1

Probem:

I have a string containing different numbers, math signs and words, e.g.

str = ".1**2 + x/(10.0 - 2.E-4)*n_elts"

I would like to extract all numbers and keep the parts between the numbers so I can place it together again later (after working on the numbers).

lst = [".1", "**", "2", " + ", "x/(", "10.0", " - ", "2.E-4", ")*n_elts"]

would be one of many acceptable results. The elements which are not numbers can be split up further in any arbitrary way, since the next step will be

"".join(process(l) for l in lst)

where process could look like this (suggestions for a better way to check l is a number welcome):

def process(l):
    try:
        n = float(l)
    except ValueError:
        return l
    else:
        return work_on_it(l)

Current state:

From this answer I figured out how to keep the deliminators and worked my way to

lst = re.split('( |\+|\-|\*|/)', ".1**2 + x/(10.0 - 2.E-4)*n_elts")

Now I need to somehow avoid splitting the 2.E-4.

I tried to work out a regex (vi syntax, hope this is universal) that covers all numbers that could possibly appear and think

\d*\.\d*[E|e]*[|+|-]*\d*

should be ok.

## THE PROBLEM:
In the forum post about pulling numbers out of a string, which number does the author still need to keep from being split? The lines that follow are not needed for the task here.

## SUPPLIED MATERIAL:
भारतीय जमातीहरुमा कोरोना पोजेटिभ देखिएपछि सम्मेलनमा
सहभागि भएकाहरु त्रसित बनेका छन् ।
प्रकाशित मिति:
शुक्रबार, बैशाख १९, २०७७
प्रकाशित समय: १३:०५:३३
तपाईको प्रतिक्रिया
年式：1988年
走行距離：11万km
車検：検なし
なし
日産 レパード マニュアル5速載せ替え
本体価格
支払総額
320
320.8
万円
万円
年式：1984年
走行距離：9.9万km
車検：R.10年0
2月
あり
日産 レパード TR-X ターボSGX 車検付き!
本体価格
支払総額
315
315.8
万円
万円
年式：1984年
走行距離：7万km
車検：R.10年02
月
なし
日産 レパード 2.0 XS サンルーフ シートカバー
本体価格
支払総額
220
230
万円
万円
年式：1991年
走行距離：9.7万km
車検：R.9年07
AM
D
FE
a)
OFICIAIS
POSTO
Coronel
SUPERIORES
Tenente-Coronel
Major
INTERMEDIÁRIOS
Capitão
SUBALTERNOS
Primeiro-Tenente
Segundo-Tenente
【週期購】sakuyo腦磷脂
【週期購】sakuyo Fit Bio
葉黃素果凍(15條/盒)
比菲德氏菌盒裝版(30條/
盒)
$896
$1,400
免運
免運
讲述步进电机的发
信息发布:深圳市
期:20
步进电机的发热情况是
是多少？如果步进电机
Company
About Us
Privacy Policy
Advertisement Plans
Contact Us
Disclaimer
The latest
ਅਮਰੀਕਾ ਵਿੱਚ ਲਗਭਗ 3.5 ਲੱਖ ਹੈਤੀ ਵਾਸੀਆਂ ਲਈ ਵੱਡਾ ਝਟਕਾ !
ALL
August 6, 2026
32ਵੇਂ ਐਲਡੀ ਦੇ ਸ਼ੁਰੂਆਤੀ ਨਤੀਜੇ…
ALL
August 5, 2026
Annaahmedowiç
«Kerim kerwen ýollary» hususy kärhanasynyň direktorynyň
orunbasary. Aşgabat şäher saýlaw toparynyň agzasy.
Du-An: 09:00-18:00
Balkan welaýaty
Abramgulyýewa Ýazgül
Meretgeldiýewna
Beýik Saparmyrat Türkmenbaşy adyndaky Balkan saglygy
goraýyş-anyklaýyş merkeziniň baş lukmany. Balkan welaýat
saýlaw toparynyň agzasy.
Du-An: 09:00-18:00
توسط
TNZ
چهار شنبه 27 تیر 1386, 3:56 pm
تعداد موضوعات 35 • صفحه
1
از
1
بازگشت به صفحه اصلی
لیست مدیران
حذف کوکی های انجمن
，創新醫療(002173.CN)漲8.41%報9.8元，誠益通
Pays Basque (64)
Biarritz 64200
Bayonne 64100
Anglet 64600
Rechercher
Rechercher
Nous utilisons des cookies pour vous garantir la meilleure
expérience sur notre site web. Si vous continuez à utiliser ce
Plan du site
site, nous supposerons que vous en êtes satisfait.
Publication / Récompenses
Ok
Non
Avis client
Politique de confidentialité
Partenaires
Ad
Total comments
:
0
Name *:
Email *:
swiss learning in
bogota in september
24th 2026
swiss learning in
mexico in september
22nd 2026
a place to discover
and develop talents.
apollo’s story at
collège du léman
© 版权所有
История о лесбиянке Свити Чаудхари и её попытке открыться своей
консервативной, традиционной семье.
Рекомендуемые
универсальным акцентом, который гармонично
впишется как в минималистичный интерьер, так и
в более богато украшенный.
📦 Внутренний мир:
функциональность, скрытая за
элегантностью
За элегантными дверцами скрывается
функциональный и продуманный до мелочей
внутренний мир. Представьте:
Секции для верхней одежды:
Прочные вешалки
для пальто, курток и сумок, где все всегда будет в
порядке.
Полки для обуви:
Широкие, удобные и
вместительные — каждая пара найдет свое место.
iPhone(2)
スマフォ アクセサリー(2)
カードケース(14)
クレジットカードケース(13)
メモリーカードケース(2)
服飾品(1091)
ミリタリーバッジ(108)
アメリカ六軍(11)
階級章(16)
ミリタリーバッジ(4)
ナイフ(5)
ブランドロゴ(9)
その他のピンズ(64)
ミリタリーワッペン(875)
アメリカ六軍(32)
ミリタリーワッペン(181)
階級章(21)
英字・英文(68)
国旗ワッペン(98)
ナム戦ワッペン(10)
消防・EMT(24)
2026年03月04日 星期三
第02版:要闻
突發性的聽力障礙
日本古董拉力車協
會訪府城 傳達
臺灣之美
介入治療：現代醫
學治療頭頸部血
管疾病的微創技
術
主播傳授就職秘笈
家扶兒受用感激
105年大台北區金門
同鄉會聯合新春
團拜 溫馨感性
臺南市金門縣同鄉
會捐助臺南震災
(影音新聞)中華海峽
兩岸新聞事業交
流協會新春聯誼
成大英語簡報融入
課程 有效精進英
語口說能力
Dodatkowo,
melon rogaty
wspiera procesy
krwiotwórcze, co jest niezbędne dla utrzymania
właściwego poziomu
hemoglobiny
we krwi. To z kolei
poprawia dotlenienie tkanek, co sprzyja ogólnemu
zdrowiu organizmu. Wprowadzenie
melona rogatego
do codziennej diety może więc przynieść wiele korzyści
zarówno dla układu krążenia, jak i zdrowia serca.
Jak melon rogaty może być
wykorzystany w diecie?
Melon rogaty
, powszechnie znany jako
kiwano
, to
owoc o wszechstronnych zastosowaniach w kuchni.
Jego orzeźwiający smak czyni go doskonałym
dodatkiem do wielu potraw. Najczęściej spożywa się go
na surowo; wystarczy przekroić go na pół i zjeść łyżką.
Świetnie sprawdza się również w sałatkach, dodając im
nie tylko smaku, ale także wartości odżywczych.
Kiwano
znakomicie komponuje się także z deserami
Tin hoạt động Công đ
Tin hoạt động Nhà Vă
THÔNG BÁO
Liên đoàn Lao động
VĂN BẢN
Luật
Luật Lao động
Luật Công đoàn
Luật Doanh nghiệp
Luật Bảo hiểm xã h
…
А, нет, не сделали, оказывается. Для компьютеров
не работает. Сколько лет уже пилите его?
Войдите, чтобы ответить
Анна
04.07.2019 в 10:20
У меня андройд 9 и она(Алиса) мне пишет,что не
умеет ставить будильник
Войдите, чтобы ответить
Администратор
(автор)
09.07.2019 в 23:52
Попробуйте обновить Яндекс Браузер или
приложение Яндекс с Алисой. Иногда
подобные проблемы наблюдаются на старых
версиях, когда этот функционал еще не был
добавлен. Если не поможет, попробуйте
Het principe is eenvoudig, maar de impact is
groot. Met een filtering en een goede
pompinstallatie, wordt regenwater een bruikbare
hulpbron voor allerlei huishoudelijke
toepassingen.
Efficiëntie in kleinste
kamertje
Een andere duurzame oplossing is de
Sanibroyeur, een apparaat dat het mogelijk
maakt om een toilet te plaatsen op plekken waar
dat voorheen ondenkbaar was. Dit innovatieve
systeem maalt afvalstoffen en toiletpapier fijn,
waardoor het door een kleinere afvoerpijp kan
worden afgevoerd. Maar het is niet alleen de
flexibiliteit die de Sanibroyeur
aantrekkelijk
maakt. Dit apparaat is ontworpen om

## WRITTEN SOLUTION:
2.E-4